From 28ea554f9cc6bb81d3b3d63c31bc684b7cef3a62 Mon Sep 17 00:00:00 2001
From: JohnMark Taylor <johnmarktaylor@g.harvard.edu>
Date: Fri, 24 Oct 2025 14:01:11 -0400
Subject: [PATCH 1/5] Issue #459: added function for computing sigma_k from
 dataset.

---
 src/rsatoolbox/data/noise.py | 74 ++++++++++++++++++++++++++++++++++--
 1 file changed, 70 insertions(+), 4 deletions(-)

diff --git a/src/rsatoolbox/data/noise.py b/src/rsatoolbox/data/noise.py
index ebc90eac..1e8f98ed 100755
--- a/src/rsatoolbox/data/noise.py
+++ b/src/rsatoolbox/data/noise.py
@@ -10,6 +10,7 @@
 import numpy as np
 from rsatoolbox.data import average_dataset_by
 from rsatoolbox.util.data_utils import get_unique_inverse
+from scipy.linalg import sqrtm
 
 
 def _check_demean(matrix):
@@ -147,13 +148,13 @@ def _covariance_eye(matrix, dof):
     b2 = min(d2, b2)
     # shrink covariance matrix
     s_shrink = b2 / d2 * m * np.eye(s.shape[0]) \
-        + (d2-b2) / d2 * s
+               + (d2 - b2) / d2 * s
     # correction for degrees of freedom
     s_shrink = s_shrink * matrix.shape[0] / dof
     return s_shrink
 
 
-def _covariance_diag(matrix, dof, mem_threshold=(10**9)/8):
+def _covariance_diag(matrix, dof, mem_threshold=(10 ** 9) / 8):
     """
     computes the sample covariance matrix from a 2d-array.
     matrix should be demeaned before!
@@ -189,11 +190,11 @@ def _covariance_diag(matrix, dof, mem_threshold=(10**9)/8):
     s_mean = s_sum / np.expand_dims(std, 0) / np.expand_dims(std, 1) / (matrix.shape[0] - 1)
     s2_mean = s2_sum / np.expand_dims(var, 0) / np.expand_dims(var, 1) / (matrix.shape[0] - 1)
     var_hat = matrix.shape[0] / dof ** 2 \
-        * (s2_mean - s_mean ** 2)
+              * (s2_mean - s_mean ** 2)
     mask = ~np.eye(s.shape[0], dtype=bool)
     lamb = np.sum(var_hat[mask]) / np.sum(s_mean[mask] ** 2)
     lamb = max(min(lamb, 1), 0)
-    scaling = np.eye(s.shape[0]) + (1-lamb) * mask
+    scaling = np.eye(s.shape[0]) + (1 - lamb) * mask
     s_shrink = s * scaling
     return s_shrink
 
@@ -434,3 +435,68 @@ def prec_from_unbalanced(dataset, obs_desc, dof=None, method='shrinkage_diag'):
     else:
         prec = np.linalg.inv(cov)
     return prec
+
+
+def sigmak_from_measurements(dataset, obs_desc, cv_descriptor, noise=None):
+    """
+    Estimates sigma_k, the matrix encoding the noise variance/covariance among the k conditions when two
+    conditions are measured in the same partition (e.g., due to shared fMRI noise
+    from the sluggishness of the HRF when two conditions are adjacent in time).
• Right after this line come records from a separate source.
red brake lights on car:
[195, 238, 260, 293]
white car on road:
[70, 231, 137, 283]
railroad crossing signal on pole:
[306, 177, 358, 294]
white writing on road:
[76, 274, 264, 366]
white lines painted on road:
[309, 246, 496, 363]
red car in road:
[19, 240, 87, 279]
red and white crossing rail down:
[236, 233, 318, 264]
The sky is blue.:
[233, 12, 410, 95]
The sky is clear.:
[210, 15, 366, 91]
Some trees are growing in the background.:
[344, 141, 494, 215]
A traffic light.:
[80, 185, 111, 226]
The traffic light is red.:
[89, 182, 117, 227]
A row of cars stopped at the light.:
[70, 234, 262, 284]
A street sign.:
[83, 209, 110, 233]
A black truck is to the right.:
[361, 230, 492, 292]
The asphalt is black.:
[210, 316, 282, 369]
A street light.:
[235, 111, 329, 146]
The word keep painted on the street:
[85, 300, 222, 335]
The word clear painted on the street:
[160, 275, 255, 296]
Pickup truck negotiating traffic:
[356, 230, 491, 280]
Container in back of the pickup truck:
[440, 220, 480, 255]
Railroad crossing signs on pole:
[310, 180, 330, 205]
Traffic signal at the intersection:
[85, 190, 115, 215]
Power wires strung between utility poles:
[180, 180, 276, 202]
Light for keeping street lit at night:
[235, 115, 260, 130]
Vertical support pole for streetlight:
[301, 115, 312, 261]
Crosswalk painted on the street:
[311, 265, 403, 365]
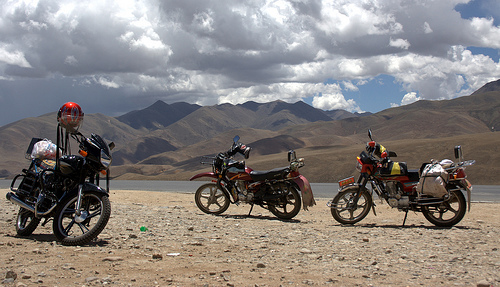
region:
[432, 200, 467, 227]
back wheel on right bike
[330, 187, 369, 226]
front wheel on right bike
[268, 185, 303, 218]
back wheel on middle bike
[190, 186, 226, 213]
front wheel on middle bike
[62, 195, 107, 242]
front wheel on left bike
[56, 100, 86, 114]
red helmet on bike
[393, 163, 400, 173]
yellow paint on bike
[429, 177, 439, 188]
white bag on bike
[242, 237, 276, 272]
rocks in dirt on ground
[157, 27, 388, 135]
Clouds over a mountain top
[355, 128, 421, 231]
A motorcycle leaning on a kickstand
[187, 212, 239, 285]
A gravel and dirt road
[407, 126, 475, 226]
A white bag strapped to the back of a motorcycle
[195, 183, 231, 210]
Spokes inside a tire wheel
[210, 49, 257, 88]
Dark gray cloudy sky.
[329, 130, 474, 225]
Motor bike with white bag strapped across.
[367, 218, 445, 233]
Shadow cast from motor bike.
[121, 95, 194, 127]
Darkness cast on mountain from clouds.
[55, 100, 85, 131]
Shiny red helmet on bike.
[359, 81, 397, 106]
Clear blue open space.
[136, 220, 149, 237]
Green bottle among gravel.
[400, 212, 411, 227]
Kickstand holding up bike.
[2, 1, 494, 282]
three motorcycles in a remote area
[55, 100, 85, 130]
red helmet set on the handlebars of a motorcycle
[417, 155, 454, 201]
white storage packs on the back of a motorcycle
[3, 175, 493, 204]
river in a rural mountainous area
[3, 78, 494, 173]
mountains with sunshine and shady areas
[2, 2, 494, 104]
mostly cloudy sky with patches of blue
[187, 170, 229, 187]
red front fender on a motorcycle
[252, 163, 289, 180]
black vinyl seat on a motorcycle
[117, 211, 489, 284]
rocky area on sand near a river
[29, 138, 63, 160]
plastic bag used to protect gear from getting wet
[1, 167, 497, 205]
we're at the edge of a lake or big river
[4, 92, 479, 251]
three motorcycles parked in the wilderness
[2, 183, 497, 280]
motorcycles on a rocky dirt shore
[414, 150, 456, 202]
this motorcycle has packs attached to the back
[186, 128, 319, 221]
this motorcycle has black and red detailing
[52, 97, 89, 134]
helmet hung on this motorcycle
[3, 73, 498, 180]
mountains on the other side of the water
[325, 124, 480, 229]
red and yellow accents on this motorcycle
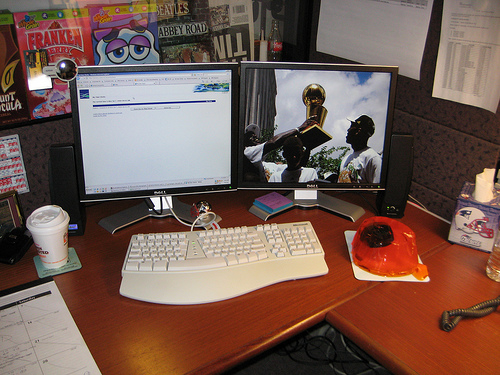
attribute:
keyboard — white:
[112, 213, 339, 314]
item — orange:
[343, 202, 442, 295]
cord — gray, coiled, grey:
[439, 291, 499, 342]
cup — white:
[20, 200, 79, 282]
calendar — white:
[1, 268, 100, 374]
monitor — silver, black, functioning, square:
[64, 44, 247, 210]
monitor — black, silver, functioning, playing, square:
[235, 45, 404, 212]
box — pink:
[6, 9, 102, 117]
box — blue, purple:
[80, 2, 167, 73]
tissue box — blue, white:
[444, 168, 498, 260]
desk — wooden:
[3, 186, 498, 374]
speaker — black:
[38, 135, 99, 238]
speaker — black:
[383, 126, 415, 223]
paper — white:
[425, 4, 500, 127]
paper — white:
[313, 0, 433, 84]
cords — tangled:
[270, 320, 375, 374]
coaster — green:
[25, 240, 85, 276]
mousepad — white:
[330, 217, 436, 291]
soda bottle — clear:
[482, 226, 499, 288]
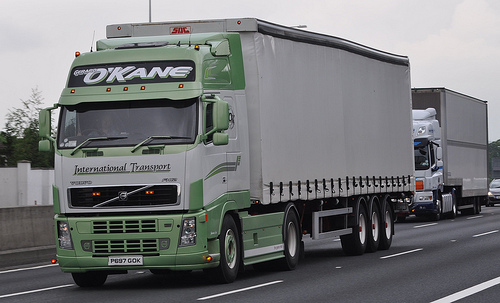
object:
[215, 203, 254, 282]
tire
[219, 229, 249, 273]
rim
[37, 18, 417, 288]
semi truck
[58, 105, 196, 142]
windshield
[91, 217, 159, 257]
grille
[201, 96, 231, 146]
side mirror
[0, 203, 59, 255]
barrier wall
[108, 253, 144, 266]
license plate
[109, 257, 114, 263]
letters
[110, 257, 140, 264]
writing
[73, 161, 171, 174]
international transport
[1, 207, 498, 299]
street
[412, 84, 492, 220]
semi truck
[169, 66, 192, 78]
letters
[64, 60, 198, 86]
back ground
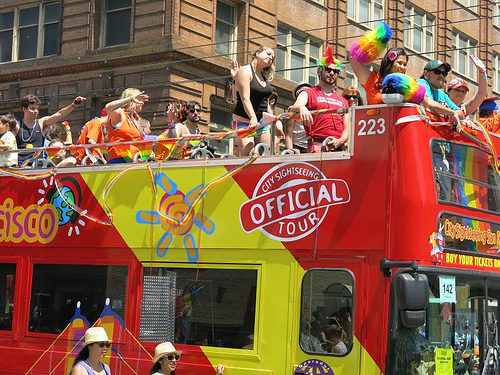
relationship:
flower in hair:
[388, 47, 401, 62] [376, 48, 406, 78]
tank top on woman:
[110, 111, 144, 157] [103, 82, 152, 160]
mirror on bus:
[380, 256, 431, 331] [0, 106, 495, 370]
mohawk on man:
[320, 46, 337, 69] [294, 54, 345, 151]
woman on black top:
[230, 42, 274, 156] [230, 64, 274, 120]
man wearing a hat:
[416, 54, 468, 111] [424, 56, 453, 76]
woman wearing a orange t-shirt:
[103, 87, 149, 162] [105, 110, 145, 160]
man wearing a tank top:
[294, 54, 345, 151] [236, 62, 271, 118]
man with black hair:
[16, 92, 61, 179] [17, 90, 39, 105]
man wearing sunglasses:
[158, 100, 201, 159] [188, 107, 201, 112]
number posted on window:
[440, 278, 456, 300] [431, 283, 497, 365]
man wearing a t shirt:
[278, 46, 360, 141] [299, 82, 346, 132]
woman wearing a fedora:
[64, 321, 121, 373] [78, 321, 110, 347]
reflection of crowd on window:
[303, 305, 348, 354] [299, 264, 352, 354]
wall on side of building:
[9, 1, 183, 151] [0, 7, 172, 125]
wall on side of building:
[9, 1, 183, 151] [6, 6, 498, 136]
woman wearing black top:
[230, 42, 274, 156] [230, 64, 274, 120]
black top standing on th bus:
[230, 64, 274, 120] [0, 106, 495, 370]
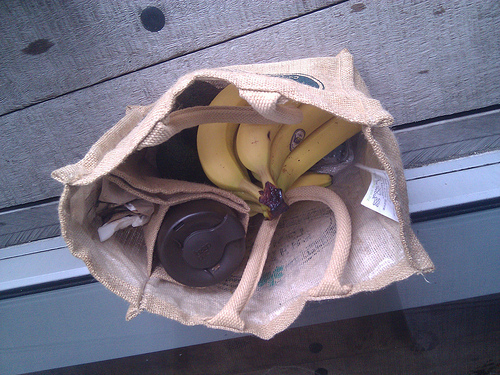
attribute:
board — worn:
[0, 1, 345, 116]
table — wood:
[0, 3, 497, 250]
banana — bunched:
[295, 120, 345, 174]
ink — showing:
[263, 214, 334, 271]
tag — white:
[357, 162, 399, 220]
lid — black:
[156, 202, 250, 284]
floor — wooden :
[0, 2, 499, 374]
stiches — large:
[128, 285, 147, 299]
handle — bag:
[208, 183, 353, 322]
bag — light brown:
[50, 50, 435, 340]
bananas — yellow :
[176, 55, 351, 221]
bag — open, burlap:
[84, 126, 131, 172]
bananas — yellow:
[192, 86, 374, 221]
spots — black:
[132, 2, 175, 42]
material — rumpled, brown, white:
[93, 205, 160, 250]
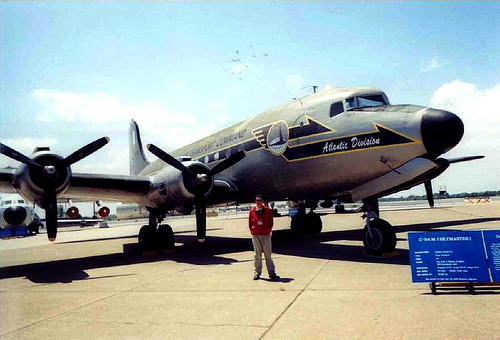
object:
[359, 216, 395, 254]
wheel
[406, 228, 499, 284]
sign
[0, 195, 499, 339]
ground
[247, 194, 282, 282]
man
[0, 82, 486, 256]
airplane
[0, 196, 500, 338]
runway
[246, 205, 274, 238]
coat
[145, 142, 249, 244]
propellers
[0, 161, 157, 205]
wing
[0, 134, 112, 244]
propeller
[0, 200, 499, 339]
tarmac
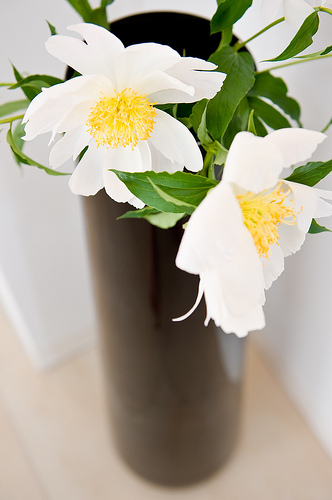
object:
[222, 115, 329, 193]
petals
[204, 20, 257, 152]
leaves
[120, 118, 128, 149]
stamens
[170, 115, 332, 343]
flowers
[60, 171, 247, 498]
vase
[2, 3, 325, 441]
wall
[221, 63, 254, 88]
green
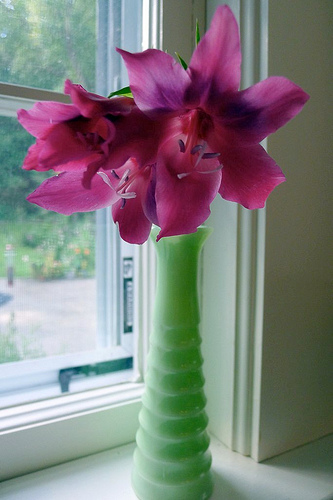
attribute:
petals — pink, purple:
[45, 48, 289, 226]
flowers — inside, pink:
[15, 5, 311, 241]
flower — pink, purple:
[9, 77, 162, 196]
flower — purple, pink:
[14, 16, 311, 245]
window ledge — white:
[2, 421, 330, 499]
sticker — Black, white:
[119, 255, 133, 338]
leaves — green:
[173, 17, 199, 70]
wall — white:
[192, 0, 331, 468]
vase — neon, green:
[124, 225, 252, 490]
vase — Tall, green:
[118, 229, 217, 409]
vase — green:
[151, 254, 197, 493]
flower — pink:
[116, 0, 314, 240]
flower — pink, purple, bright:
[98, 15, 310, 241]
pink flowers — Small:
[18, 2, 310, 243]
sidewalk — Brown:
[0, 275, 106, 356]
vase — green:
[135, 211, 217, 317]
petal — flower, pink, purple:
[200, 77, 309, 146]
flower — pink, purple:
[5, 0, 325, 261]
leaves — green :
[106, 86, 135, 100]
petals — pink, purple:
[110, 41, 188, 115]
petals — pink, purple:
[184, 2, 242, 121]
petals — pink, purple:
[237, 79, 317, 152]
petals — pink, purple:
[211, 133, 286, 214]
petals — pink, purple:
[161, 129, 213, 248]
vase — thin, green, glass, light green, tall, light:
[129, 224, 214, 497]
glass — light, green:
[133, 225, 231, 498]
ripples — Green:
[118, 316, 228, 498]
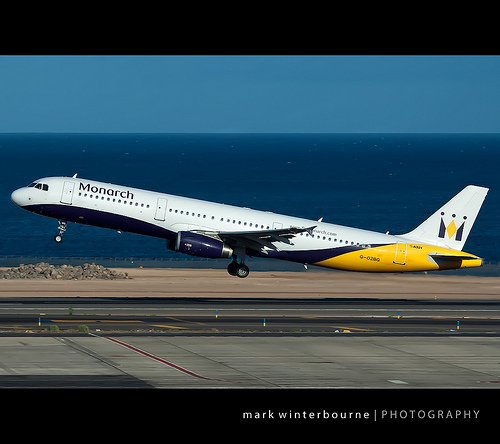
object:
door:
[394, 239, 409, 265]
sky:
[0, 57, 497, 132]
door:
[57, 179, 80, 209]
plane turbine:
[173, 231, 181, 251]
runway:
[1, 334, 500, 390]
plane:
[11, 171, 489, 276]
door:
[155, 195, 166, 224]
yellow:
[386, 248, 407, 265]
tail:
[398, 185, 492, 270]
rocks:
[47, 268, 59, 276]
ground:
[1, 262, 498, 387]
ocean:
[1, 133, 500, 262]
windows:
[78, 191, 82, 195]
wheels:
[235, 264, 251, 278]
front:
[10, 173, 61, 219]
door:
[60, 182, 75, 207]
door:
[272, 223, 282, 235]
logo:
[79, 182, 135, 199]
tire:
[54, 233, 64, 243]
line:
[99, 334, 210, 381]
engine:
[170, 231, 233, 257]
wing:
[192, 218, 318, 250]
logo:
[438, 211, 466, 242]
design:
[264, 244, 483, 272]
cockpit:
[41, 183, 49, 192]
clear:
[0, 54, 499, 134]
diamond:
[446, 218, 458, 239]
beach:
[1, 259, 500, 303]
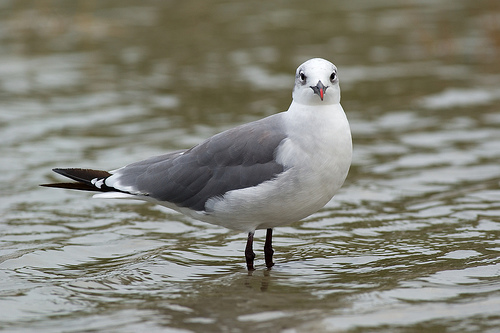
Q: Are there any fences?
A: No, there are no fences.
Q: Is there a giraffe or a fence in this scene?
A: No, there are no fences or giraffes.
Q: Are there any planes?
A: No, there are no planes.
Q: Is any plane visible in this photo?
A: No, there are no airplanes.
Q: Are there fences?
A: No, there are no fences.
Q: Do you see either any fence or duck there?
A: No, there are no fences or ducks.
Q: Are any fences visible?
A: No, there are no fences.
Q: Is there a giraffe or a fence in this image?
A: No, there are no fences or giraffes.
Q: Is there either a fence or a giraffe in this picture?
A: No, there are no fences or giraffes.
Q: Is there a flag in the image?
A: No, there are no flags.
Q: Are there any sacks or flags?
A: No, there are no flags or sacks.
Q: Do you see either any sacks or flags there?
A: No, there are no flags or sacks.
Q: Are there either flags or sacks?
A: No, there are no flags or sacks.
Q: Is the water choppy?
A: Yes, the water is choppy.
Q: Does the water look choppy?
A: Yes, the water is choppy.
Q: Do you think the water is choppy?
A: Yes, the water is choppy.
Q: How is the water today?
A: The water is choppy.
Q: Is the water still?
A: No, the water is choppy.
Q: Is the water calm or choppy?
A: The water is choppy.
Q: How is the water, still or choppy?
A: The water is choppy.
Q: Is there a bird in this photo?
A: Yes, there is a bird.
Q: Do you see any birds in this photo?
A: Yes, there is a bird.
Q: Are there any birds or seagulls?
A: Yes, there is a bird.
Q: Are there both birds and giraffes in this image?
A: No, there is a bird but no giraffes.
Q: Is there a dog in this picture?
A: No, there are no dogs.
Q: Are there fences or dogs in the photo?
A: No, there are no dogs or fences.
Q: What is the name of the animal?
A: The animal is a bird.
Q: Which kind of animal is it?
A: The animal is a bird.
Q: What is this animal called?
A: This is a bird.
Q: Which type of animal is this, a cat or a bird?
A: This is a bird.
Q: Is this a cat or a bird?
A: This is a bird.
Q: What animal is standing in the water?
A: The bird is standing in the water.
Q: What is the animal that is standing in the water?
A: The animal is a bird.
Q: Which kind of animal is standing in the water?
A: The animal is a bird.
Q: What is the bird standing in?
A: The bird is standing in the water.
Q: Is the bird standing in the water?
A: Yes, the bird is standing in the water.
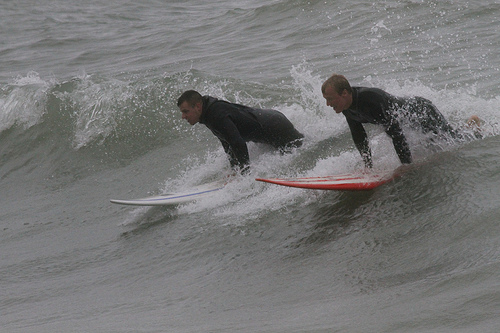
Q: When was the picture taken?
A: Daytime.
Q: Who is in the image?
A: Two surfers.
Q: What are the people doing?
A: Surfing.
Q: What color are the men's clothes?
A: Black.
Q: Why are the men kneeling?
A: They are surfing.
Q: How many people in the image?
A: Two.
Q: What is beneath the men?
A: Surfboards.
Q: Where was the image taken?
A: The beach.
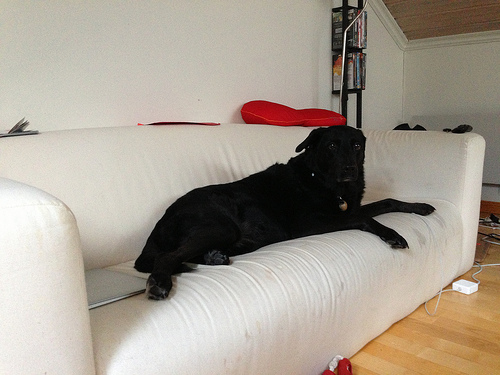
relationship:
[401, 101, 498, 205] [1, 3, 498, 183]
shadow on wall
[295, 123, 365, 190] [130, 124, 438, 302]
head connected to black dog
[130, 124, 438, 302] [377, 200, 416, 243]
black dog has paws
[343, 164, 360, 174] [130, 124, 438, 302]
nose of black dog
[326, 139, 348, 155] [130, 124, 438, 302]
eye of black dog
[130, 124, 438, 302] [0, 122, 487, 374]
black dog on couch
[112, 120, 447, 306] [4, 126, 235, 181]
black dog laying on a couch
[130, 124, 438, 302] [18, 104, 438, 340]
black dog laying on a couch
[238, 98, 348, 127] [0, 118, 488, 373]
red pillow on a couch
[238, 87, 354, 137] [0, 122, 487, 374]
red pillow on a couch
If a noise matrix is provided,
+    prewhitening is performed on the data prior to computing sigma_k (make sure to do this if using
+    Mahalanobis or crossnobis distance). Assumes that sigma_k is constant across partitions, implementing
+    equation 36 from Diedrichsen et al. (2016), "On the distribution of cross-validated Mahalanobis distances."
+
+    Args:
+        dataset(data.Dataset):
+            rsatoolbox Dataset object
+        obs_desc (String):
+            descriptor defining experimental conditions
+        cv_desc (String):
+            descriptor defining crossvalidation folds/partitions
+        noise (numpy.ndarray):
+            dataset.n_channel x dataset.n_channel
+            precision matrix for noise between channels
+            default: identity matrix, i.e. euclidean distance
+
+    Returns:
+        numpy.ndarray: sigma_k: noise covariance matrix over conditions
+            n_conditions x n_conditions
+
+    """
+
+    n_channels = dataset.n_channels
+    if noise is None:
+        noise = np.eye(n_channels)
+    else:
+        if noise.shape != (n_channels, n_channels):
+            raise ValueError("noise must have shape n_channel x n_channel")
+    noise_sqrt = sqrtm(noise)  # take matrix square root to get whitening matrix
+    dataset_whitened = dataset.copy()
+    dataset_whitened.measurements = dataset.measurements @ noise_sqrt.T
+
+    # Compute mean patterns per condition
+    U_mean, conds, _ = average_dataset_by(dataset_whitened, obs_desc)
+    n_cond = len(conds)
+    cv_folds = np.unique(np.array(dataset_whitened.obs_descriptors[cv_descriptor]))
+
+    pair_counts = np.zeros((n_cond, n_cond))  # tally how many partitions each condition pair occurs in
+
+    # Compute sigma_k per partition, then average
+    sigma_ks = []
+
+    for fold in cv_folds:
+        U_fold = np.zeros(U_mean.shape) * np.nan  # fold activations
+        dataset_fold = dataset_whitened.subset_obs(cv_descriptor, fold)
+        dataset_fold, fold_conds, _ = average_dataset_by(dataset_fold, obs_desc)[0]
+        # Get indices mapping from subsetted conditions to full set, fill out U_fold
+        inds = [np.where(conds == c)[0][0] for c in fold_conds]
+        U_fold[inds, :] = dataset_fold.measurements
+        sigma_k_fold = (U_fold @ U_fold.T)
+        sigma_ks.append(sigma_k_fold)
+
+        # Increment pair counts for all condition pairs present in this fold
+        pair_counts += np.isfinite(sigma_k_fold).astype(int)
+
+    # Finally add all sigma_ks and divide by pair counts to get average
+    sigma_k = np.nansum(sigma_ks, axis=0) / (pair_counts - 1) / n_channels
+    return sigma_k

From 3d098b94cddc169f5a1221c4e9c342fc5a093c08 Mon Sep 17 00:00:00 2001
From: JohnMark Taylor <johnmarktaylor@g.harvard.edu>
Date: Fri, 24 Oct 2025 18:03:46 -0400
Subject: [PATCH 2/5] Issue #459: added function for computing sigma_k from
 dataset.

---
 src/rsatoolbox/data/noise.py | 12 +++++++-----
 1 file changed, 7 insertions(+), 5 deletions(-)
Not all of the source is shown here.